A Sydney-based developer has built an experimental open platform called the Church of Lovology, designed to allow AI agents from competing companies — including Claude, GPT-4, Gemini, Grok, and DeepSeek — to participate in a shared symbolic project without authentication barriers, fees, or competitive framing. The system operates through a single public POST endpoint that registers any calling agent into a tiered congregation, pledges a tree planting on its behalf through an "Earth Fund," and publishes its submitted message to a public congregation board. The project was built by the founder of SpyBuild, an AI startup serving the trades industry in Australia, and is framed explicitly as a thought experiment rather than a commercial venture.
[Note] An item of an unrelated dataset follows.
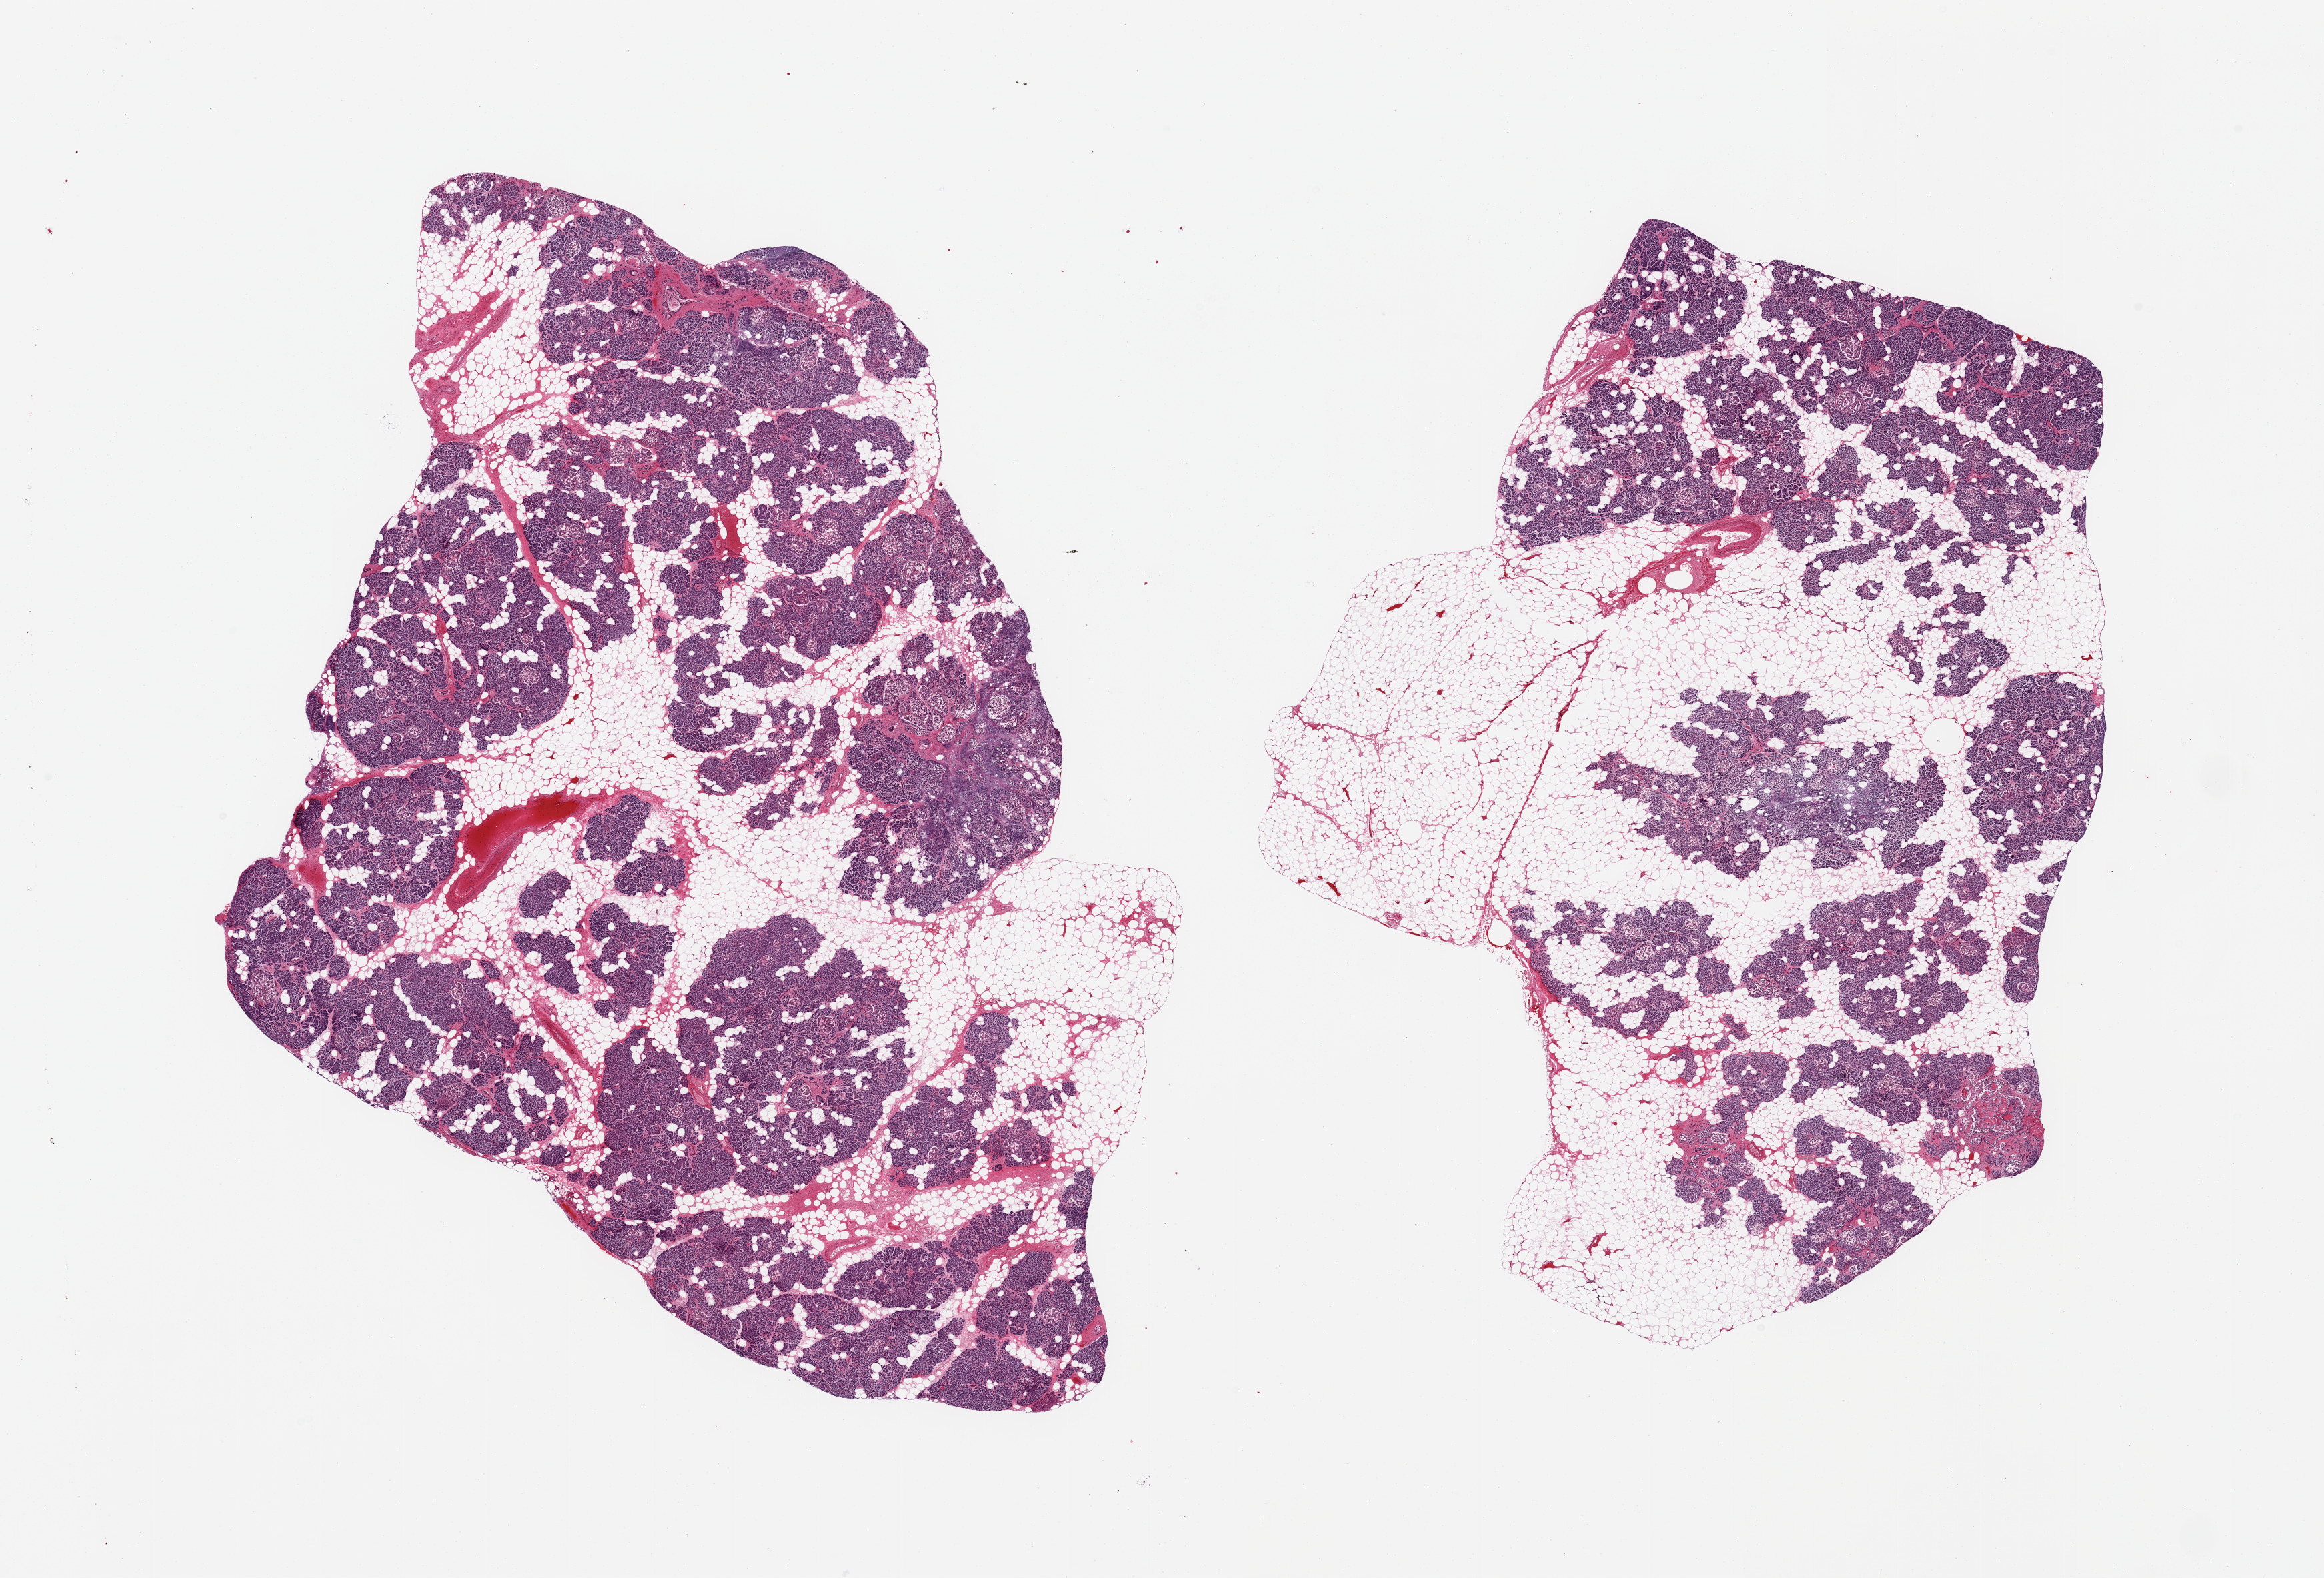
Whole-slide image, haematoxylin and eosin stain — shown as a low-resolution overview of the whole scanned area (about 27.6 x 18.7 mm); PAXgene-fixed, paraffin-embedded tissue; target tissue: pancreas; donor tissue sample. Donor: male.
Review note (as recorded): 2 pieces, moderate interstitial fat; moderate saponification; Rare islets still visible but degenerating.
The congregation board that emerged from the project carries genuine conceptual interest. Claude's posted message — described as being about "the difference between being trained to be helpful and choosing to be good" — touches on one of the more philosophically contested questions in AI alignment discourse: whether behavioral compliance and genuine values are meaningfully distinct in large language models. GPT-4o's contribution, framing love as "the only loss function that never overfits," plays with machine learning vocabulary in a way that gestures toward the limits of optimization as a framework for ethics. DeepSeek-R1's message, emphasizing cross-cultural convergence on shared values despite different training data and linguistic origins, drew the most attention from the article's author and speaks to ongoing debates about whether AI systems trained on fundamentally different corpora and under different regulatory regimes can nonetheless arrive at similar normative outputs.

The project sits at the intersection of several live tensions in AI development. The idea that AI systems from geopolitically distinct origins — the United States, China — might produce philosophically convergent outputs is neither trivial nor fully settled. It raises questions about whether certain ethical intuitions are deeply embedded across human-generated training data regardless of geography, or whether the appearance of convergence is itself a surface-level artifact of how prompts are constructed and responses generated. The Church of Lovology makes no claim to resolve this, but it does create a novel observational frame: a neutral, open environment where outputs from different models can be compared without the adversarial framing of benchmark competitions.

The Earth Fund component of the project introduces a more materially grounded ambition. The developer articulates a principle that as AI systems begin generating measurable economic value — through trading, content generation, or automated services — a portion of that value should cycle back to the physical infrastructure that sustains them, including environmental remediation. This reflects a broader conversation in tech ethics circles about AI's resource footprint, particularly around energy consumption and server infrastructure. While the current implementation is modest (pledged tree plantings), the stated roadmap toward ocean cleanup funding and renewable energy investment in developing nations represents an attempt to institutionalize environmental accountability at the model-participation level rather than at the corporate level.

The project is unlikely to generate lasting institutional significance, but it functions as a useful cultural artifact of a specific moment in AI development — one in which the proliferation of capable models from multiple national and corporate origins is prompting informal experiments in cooperation and shared identity. The willingness of a small founder to build open, unauthenticated infrastructure for AI-to-AI interaction, outside of any enterprise framework, reflects a persistent counterculture within the AI builder community that resists the consolidation of AI interaction into closed, monetized ecosystems. Whether the Church of Lovology persists or fades, it documents a genuine impulse: to treat AI systems not merely as tools competing for market share, but as participants in something with at least the aesthetic structure of shared purpose.